* _Records to process_
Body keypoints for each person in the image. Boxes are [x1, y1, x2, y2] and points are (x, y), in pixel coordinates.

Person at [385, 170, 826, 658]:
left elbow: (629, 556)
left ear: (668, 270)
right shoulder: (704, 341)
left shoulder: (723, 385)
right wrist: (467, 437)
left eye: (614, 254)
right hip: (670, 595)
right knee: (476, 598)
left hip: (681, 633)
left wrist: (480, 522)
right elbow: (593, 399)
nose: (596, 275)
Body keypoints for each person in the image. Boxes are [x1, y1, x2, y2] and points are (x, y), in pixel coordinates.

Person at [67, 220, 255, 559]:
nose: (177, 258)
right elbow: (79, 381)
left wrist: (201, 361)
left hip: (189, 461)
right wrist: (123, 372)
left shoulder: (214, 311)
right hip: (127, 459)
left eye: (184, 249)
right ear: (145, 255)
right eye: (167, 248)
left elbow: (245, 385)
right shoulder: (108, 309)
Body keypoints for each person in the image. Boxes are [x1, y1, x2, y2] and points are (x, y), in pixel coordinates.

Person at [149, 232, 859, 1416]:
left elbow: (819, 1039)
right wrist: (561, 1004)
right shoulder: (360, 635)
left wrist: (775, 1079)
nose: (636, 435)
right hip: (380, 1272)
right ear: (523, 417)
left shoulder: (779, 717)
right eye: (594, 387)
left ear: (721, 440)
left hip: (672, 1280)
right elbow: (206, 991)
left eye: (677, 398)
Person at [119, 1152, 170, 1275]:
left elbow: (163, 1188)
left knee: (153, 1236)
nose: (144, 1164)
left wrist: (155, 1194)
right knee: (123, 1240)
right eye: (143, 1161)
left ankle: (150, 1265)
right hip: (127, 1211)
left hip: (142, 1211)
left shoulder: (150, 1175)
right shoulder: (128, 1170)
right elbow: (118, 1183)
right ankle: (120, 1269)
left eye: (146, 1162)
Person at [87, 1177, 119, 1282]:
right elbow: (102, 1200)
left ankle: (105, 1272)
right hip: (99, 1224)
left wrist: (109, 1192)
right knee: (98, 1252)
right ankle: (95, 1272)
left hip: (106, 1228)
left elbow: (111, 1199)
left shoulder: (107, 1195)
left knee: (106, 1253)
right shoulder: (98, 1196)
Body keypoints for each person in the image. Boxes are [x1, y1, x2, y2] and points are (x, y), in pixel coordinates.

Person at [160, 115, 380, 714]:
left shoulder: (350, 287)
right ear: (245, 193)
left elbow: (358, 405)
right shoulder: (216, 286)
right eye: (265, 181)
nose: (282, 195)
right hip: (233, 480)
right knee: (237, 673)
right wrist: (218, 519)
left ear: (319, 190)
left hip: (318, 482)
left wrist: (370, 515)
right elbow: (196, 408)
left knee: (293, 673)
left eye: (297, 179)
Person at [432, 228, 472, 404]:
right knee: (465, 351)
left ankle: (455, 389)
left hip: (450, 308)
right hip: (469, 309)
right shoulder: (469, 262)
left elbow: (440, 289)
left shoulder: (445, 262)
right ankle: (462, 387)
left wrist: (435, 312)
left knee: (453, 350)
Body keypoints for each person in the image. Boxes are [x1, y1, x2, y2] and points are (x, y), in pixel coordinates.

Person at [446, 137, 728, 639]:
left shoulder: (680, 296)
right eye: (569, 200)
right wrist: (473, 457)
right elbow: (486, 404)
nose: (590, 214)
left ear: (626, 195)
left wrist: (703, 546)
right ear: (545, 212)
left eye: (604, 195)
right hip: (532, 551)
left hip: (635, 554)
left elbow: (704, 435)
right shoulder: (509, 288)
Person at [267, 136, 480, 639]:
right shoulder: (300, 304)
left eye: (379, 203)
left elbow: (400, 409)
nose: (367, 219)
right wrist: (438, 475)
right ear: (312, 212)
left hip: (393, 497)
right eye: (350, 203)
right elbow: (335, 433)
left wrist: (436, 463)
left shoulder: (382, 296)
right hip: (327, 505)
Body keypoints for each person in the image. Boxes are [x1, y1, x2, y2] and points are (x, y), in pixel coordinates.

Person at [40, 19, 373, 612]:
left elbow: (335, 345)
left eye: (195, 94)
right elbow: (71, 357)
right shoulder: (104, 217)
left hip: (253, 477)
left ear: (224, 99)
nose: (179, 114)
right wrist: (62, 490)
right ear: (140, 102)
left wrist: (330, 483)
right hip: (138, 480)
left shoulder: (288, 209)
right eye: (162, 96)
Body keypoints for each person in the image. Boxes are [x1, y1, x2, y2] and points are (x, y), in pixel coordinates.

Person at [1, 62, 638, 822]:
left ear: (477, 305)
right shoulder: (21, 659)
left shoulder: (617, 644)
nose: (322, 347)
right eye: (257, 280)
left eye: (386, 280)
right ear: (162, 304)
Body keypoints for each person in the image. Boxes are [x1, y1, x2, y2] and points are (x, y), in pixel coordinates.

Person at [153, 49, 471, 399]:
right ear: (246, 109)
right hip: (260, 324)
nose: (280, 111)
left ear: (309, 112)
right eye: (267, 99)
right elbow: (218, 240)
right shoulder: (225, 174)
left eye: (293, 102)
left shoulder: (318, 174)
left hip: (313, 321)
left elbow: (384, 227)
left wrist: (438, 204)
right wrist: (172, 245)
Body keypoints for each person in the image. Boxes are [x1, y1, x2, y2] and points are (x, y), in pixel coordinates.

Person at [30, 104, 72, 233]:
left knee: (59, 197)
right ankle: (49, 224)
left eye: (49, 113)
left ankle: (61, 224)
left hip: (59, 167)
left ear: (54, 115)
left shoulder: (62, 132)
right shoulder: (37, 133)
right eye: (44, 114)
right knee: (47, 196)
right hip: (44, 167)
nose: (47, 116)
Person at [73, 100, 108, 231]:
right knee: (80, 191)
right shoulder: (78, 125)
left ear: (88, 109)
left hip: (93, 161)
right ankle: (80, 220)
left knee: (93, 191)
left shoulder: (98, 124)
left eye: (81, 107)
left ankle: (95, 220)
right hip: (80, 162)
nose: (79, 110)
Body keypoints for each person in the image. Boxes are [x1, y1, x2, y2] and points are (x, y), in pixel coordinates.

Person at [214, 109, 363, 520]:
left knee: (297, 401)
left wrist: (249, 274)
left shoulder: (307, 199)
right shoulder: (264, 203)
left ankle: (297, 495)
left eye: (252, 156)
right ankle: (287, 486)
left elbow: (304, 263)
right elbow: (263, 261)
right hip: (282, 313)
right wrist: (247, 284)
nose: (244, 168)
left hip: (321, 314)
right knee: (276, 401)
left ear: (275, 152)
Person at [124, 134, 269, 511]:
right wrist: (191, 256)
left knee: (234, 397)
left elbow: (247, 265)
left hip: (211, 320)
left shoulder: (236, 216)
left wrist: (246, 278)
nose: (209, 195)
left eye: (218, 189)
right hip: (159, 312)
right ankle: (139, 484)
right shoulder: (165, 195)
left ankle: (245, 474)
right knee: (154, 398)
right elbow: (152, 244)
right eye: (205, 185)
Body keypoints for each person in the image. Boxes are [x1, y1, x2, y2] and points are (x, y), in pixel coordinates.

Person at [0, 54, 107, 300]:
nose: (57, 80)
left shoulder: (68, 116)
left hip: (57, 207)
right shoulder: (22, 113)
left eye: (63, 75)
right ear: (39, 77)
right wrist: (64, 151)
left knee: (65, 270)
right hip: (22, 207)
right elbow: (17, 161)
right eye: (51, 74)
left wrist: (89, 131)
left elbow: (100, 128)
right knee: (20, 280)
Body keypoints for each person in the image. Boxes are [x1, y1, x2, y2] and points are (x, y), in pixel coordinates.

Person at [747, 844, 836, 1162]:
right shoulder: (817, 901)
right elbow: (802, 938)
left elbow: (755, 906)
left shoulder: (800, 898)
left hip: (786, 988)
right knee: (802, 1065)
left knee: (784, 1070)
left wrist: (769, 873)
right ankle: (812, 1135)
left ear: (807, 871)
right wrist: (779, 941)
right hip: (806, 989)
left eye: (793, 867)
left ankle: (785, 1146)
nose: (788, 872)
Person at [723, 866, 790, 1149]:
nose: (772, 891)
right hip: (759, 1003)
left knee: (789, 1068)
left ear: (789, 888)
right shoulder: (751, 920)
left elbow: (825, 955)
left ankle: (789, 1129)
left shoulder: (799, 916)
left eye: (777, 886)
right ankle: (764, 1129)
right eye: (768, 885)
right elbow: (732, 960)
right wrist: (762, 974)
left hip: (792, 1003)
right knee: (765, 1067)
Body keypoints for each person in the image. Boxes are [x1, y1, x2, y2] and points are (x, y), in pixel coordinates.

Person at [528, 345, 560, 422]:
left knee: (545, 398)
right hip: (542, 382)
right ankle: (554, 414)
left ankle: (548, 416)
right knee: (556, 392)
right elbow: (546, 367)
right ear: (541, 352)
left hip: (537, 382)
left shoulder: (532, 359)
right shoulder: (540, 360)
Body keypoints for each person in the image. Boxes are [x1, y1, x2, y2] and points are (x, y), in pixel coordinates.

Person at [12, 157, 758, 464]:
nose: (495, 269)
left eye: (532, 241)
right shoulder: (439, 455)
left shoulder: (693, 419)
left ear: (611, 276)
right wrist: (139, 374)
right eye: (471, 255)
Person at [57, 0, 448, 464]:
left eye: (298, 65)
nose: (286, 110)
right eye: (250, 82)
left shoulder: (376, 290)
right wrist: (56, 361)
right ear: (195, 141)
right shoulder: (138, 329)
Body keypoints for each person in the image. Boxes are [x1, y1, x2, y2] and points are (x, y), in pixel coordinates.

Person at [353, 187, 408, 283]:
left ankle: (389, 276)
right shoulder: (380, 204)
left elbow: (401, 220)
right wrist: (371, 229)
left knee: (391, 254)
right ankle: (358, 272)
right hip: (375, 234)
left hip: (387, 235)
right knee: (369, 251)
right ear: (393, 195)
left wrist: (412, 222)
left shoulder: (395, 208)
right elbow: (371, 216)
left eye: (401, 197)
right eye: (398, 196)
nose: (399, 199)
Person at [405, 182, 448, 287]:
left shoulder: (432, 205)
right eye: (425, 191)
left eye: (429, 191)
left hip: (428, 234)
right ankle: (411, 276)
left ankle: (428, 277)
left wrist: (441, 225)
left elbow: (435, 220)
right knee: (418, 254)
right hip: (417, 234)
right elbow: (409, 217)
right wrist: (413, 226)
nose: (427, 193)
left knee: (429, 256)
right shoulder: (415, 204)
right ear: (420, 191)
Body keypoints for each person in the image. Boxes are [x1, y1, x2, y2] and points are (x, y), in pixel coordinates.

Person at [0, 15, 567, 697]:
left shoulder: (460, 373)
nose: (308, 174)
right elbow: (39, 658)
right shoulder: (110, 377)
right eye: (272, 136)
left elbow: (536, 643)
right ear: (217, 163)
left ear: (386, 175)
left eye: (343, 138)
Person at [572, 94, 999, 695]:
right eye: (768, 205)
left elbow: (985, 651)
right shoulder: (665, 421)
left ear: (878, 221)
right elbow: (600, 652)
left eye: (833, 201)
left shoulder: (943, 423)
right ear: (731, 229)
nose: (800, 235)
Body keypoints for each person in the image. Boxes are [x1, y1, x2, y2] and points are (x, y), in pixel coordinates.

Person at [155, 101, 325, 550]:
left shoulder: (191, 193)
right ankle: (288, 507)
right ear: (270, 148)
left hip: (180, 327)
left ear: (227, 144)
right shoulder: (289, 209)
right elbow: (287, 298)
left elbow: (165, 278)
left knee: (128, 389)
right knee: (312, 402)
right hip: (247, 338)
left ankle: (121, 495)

* _Goal of the exercise_
Given the records above, restate word for word only the lines starting at the one with "right ear: (195, 141)" and ending at the one with "right elbow: (287, 298)".

* _The answer_
right ear: (195, 141)
right shoulder: (138, 329)
Body keypoints for each person in the image. Boxes are [x1, y1, x2, y2] and points are (x, y), in pixel coordinates.

Person at [353, 187, 408, 283]:
left ankle: (389, 276)
right shoulder: (380, 204)
left elbow: (401, 220)
right wrist: (371, 229)
left knee: (391, 254)
right ankle: (358, 272)
right hip: (375, 234)
left hip: (387, 235)
right knee: (369, 251)
right ear: (393, 195)
left wrist: (412, 222)
left shoulder: (395, 208)
right elbow: (371, 216)
left eye: (401, 197)
right eye: (398, 196)
nose: (399, 199)
Person at [405, 182, 448, 287]:
left shoulder: (432, 205)
right eye: (425, 191)
left eye: (429, 191)
left hip: (428, 234)
right ankle: (411, 276)
left ankle: (428, 277)
left wrist: (441, 225)
left elbow: (435, 220)
right knee: (418, 254)
right hip: (417, 234)
right elbow: (409, 217)
right wrist: (413, 226)
nose: (427, 193)
left knee: (429, 256)
right shoulder: (415, 204)
right ear: (420, 191)
Body keypoints for each person in the image. Boxes are [x1, y1, x2, y2] and points are (x, y), in pixel coordinates.

Person at [0, 15, 567, 697]:
left shoulder: (460, 373)
nose: (308, 174)
right elbow: (39, 658)
right shoulder: (110, 377)
right eye: (272, 136)
left elbow: (536, 643)
right ear: (217, 163)
left ear: (386, 175)
left eye: (343, 138)
Person at [572, 94, 999, 695]:
right eye: (768, 205)
left elbow: (985, 651)
right shoulder: (665, 421)
left ear: (878, 221)
right elbow: (600, 652)
left eye: (833, 201)
left shoulder: (943, 423)
right ear: (731, 229)
nose: (800, 235)
Body keypoints for each person in the image. Boxes are [x1, y1, x2, y2] and points are (x, y), in pixel coordinates.

Person at [155, 101, 325, 550]:
left shoulder: (191, 193)
right ankle: (288, 507)
right ear: (270, 148)
left hip: (180, 327)
left ear: (227, 144)
right shoulder: (289, 209)
right elbow: (287, 298)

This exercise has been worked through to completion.